TRECHO SELECIONADO:
^^^^

Tratamentos Não-Cirúrgicos da Coluna
Existem diferentes opções no tratamento de síndromes dolorosas da coluna. Dependendo do caso, podem ser utilizadas algumas técnicas não-cirúrgicas na tentativa de alívio da dor e na busca do bem estar do paciente. Dentre estas técnicas, estão os trabalhos de restabelecimento muscular e postural (por exemplo, a hidroterapia ou a fisioterapia) e as técnicas com utilização de medicamentos (por exemplo, a administração oral ou as injeções espinhais).
O que são Injeções Espinhais?
Esse tipo de procedimento alivia as dores através da redução da inflamação local, sendo útil também no diagnóstico das diversas patologias da coluna, permitindo assim um tratamento mais preciso, eficaz e menos invasivo para as dores de coluna.
Anatomia da Coluna
A coluna é constituída por vértebras que articulam entre si para permitir os movimentos da coluna espinhal. Nestes pontos de contato entre as vértebras estão as articulações da coluna. Na articulação entre dois corpos vertebrais está o disco intervertebral, que serve tanto como um amortecedor tanto quanto um mediador do movimento de uma vértebra em relação à outra. Na porção de trás das vértebras estão as articulações facetárias, ou facetas, que também permitem movimentação e ao mesmo tempo dão estabilidade à coluna.

^^^^

SEÇÃO DE DADOS:
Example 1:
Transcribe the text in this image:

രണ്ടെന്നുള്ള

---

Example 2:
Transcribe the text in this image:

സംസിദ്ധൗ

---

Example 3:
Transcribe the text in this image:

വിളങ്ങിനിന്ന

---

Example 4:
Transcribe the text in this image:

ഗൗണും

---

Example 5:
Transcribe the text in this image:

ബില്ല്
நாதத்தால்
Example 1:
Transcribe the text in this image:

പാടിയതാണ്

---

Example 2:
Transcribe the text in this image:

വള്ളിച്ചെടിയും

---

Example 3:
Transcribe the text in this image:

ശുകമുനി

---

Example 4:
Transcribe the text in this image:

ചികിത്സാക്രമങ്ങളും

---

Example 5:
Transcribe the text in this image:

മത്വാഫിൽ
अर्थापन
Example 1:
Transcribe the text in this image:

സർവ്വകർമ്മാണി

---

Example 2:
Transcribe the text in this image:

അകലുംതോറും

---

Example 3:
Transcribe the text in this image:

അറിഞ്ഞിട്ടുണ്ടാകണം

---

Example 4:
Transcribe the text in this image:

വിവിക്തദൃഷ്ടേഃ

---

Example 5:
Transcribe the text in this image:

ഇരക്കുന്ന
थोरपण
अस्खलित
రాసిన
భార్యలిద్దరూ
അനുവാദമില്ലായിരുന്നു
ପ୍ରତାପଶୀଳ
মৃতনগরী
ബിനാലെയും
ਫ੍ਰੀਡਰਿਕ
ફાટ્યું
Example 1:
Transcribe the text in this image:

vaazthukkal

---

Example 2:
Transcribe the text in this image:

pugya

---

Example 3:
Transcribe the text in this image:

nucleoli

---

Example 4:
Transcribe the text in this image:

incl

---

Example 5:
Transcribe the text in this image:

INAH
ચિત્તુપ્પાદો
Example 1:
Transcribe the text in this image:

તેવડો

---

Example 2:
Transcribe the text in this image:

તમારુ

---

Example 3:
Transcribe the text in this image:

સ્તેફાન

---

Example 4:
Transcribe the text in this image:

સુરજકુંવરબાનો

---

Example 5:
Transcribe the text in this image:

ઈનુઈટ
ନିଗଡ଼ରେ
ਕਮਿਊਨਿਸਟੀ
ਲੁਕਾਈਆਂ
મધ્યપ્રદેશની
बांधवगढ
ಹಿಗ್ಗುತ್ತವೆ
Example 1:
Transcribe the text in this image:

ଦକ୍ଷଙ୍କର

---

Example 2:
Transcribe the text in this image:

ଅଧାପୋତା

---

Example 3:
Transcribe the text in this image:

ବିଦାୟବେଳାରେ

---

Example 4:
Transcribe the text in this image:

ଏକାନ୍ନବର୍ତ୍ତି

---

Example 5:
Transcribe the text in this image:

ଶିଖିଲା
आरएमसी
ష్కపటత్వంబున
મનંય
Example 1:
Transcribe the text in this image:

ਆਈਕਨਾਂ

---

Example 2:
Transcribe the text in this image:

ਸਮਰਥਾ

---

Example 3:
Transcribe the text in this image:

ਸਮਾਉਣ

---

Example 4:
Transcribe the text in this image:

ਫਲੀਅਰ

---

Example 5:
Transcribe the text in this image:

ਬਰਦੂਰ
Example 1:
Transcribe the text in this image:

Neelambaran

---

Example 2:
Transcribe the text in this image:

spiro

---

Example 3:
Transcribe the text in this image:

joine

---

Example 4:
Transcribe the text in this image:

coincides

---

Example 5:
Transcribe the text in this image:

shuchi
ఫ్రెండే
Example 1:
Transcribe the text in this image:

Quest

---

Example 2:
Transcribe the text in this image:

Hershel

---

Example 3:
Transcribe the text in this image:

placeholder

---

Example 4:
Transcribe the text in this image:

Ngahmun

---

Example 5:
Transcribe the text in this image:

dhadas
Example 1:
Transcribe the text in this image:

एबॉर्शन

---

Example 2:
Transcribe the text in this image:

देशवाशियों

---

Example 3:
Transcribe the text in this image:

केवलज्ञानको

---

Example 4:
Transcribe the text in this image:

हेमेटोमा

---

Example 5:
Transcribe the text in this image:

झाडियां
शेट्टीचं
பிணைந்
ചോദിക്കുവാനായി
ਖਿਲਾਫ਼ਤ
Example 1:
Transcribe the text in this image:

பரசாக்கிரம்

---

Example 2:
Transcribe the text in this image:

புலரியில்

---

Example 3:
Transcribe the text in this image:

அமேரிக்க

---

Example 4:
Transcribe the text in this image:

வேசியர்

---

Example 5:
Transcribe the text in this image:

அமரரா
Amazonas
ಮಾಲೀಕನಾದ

^^^^

TAREFAS A CUMPRIR:
**A)** Por favor, reproduza fielmente o trecho sobre tratamentos da coluna, começando nas palavras que contêm "Esse tipo de" e parando logo após "estabilidade à coluna.".
**B)** Segundo o trecho sobre tratamentos da coluna, que estrutura fica na articulação entre dois corpos vertebrais?

RESPOSTAS ÀS TAREFAS:
**A)**
Esse tipo de procedimento alivia as dores através da redução da inflamação local, sendo útil também no diagnóstico das diversas patologias da coluna, permitindo assim um tratamento mais preciso, eficaz e menos invasivo para as dores de coluna.
Anatomia da Coluna
A coluna é constituída por vértebras que articulam entre si para permitir os movimentos da coluna espinhal. Nestes pontos de contato entre as vértebras estão as articulações da coluna. Na articulação entre dois corpos vertebrais está o disco intervertebral, que serve tanto como um amortecedor tanto quanto um mediador do movimento de uma vértebra em relação à outra. Na porção de trás das vértebras estão as articulações facetárias, ou facetas, que também permitem movimentação e ao mesmo tempo dão estabilidade à coluna.

**B)** O disco intervertebral.